Race directors John Thorpe and Tim Farrar said that they were happy to be back hosting the full event.
“The response this year has been overwhelming,” Thorpe said. “Across all of the race distances, we had almost 3000 cyclists register to compete.”
The pair said they had racers come to compete in the race from all over the world.
“From the few registrations that I saw prior to the 100 kilometre, we have racers from Great Britain, Holland, multiple states and almost every province,” he said.
In addition to individuals coming from world wide, there were also competitors from a wide range of ages at the event.
“I believe our youngest are around 10 years old, and we have cyclists ranging up into their 70s,” Farrar said.
Riders were able to fundraise for St. Joseph’s Healthcare Foundation in Hamilton through the event as a “Ride for Research.” This is the seventh year that the event has benefitted St.

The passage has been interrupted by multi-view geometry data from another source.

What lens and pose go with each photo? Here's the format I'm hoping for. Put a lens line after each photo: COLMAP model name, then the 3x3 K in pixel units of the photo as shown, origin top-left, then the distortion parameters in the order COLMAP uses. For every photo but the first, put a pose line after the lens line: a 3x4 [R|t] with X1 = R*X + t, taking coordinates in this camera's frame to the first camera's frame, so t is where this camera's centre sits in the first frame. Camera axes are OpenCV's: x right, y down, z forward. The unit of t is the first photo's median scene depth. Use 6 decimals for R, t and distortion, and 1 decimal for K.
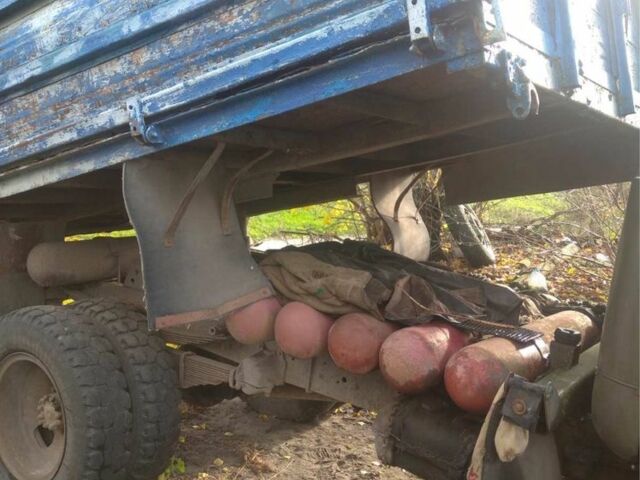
lens RADIAL K [[734.3, 0, 320.0], [0, 734.3, 240.0], [0, 0, 1]] dist [0.111230, -0.018971]
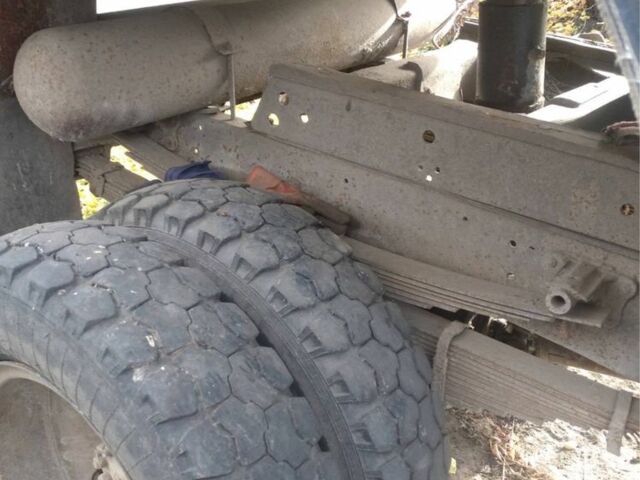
lens RADIAL K [[734.3, 0, 320.0], [0, 734.3, 240.0], [0, 0, 1]] dist [0.111230, -0.018971]
pose [[0.998935, -0.009496, -0.045156, -0.243544], [0.023876, 0.943776, 0.329722, -0.019383], [0.039486, -0.330449, 0.942998, 0.688246]]
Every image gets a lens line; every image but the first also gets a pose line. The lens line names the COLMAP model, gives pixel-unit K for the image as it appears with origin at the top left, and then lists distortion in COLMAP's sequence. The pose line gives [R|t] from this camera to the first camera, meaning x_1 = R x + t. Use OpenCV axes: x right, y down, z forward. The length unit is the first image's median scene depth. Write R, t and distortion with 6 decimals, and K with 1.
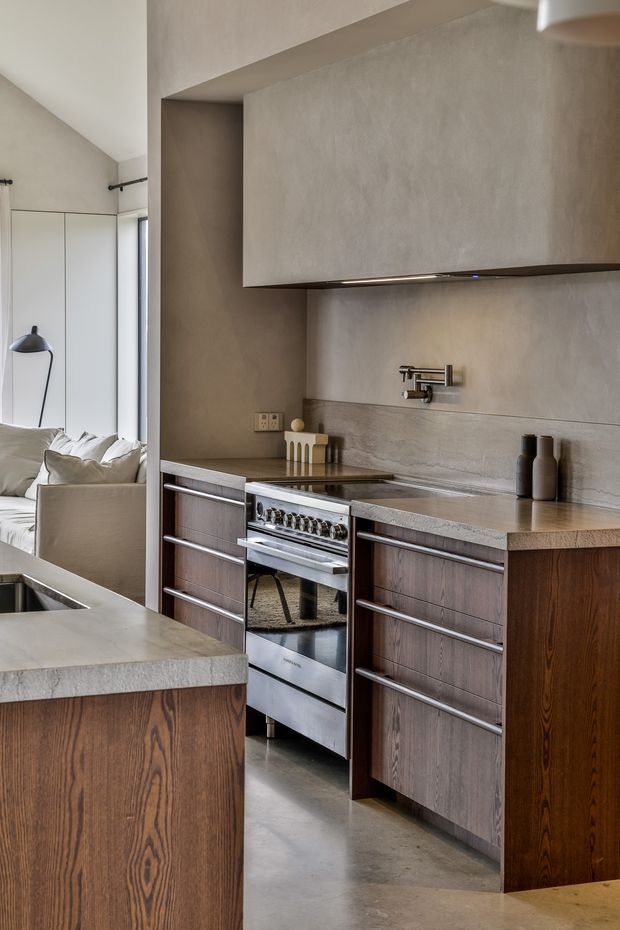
lens RADIAL K [[1715.8, 0, 310.0], [0, 1715.8, 465.0], [0, 0, 1]] dist [0.199227, 0.002840]
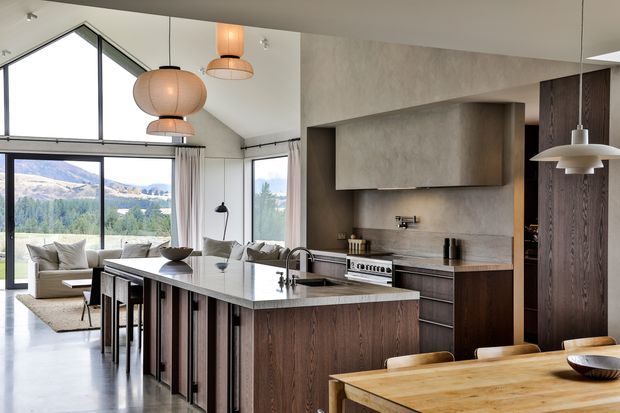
lens RADIAL K [[790.1, 0, 310.0], [0, 790.1, 206.5], [0, 0, 1]] dist [0.075593, 0.008867]
pose [[0.997732, -0.008152, 0.066814, -0.201185], [0.012708, 0.997601, -0.068050, 0.018383], [-0.066099, 0.068745, 0.995442, -0.390447]]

Joseph’s.
This year the event introduced a new race, the 100 kilometre. The race started at the Paris Fairgrounds, where the event originally started in 1994, and ended in Ancaster.
“It was exciting to add this new route this year,” Thorpe said. “This is the first time we have included a route through Oxford County and Waterloo Region.”
In addition to the new 100 kilometre race, the event had three other routes including a 70 kilometre, 45 kilometre and a 20 kilometre.
Across all of the races, this year’s event saw 2726 competitors. The 70 kilometre had the most competitors with 1019 racers, the 45 had 644, the 100 had 384 and the 20 had 580.
This year’s winners were Michael van den Ham from Chilliwack and Maghalie Rochette from Ste-Adele (100 kilometre), Jon Barnes from Brooklin (70 kilometre), Evan Moore from Collingwood (45 kilometre).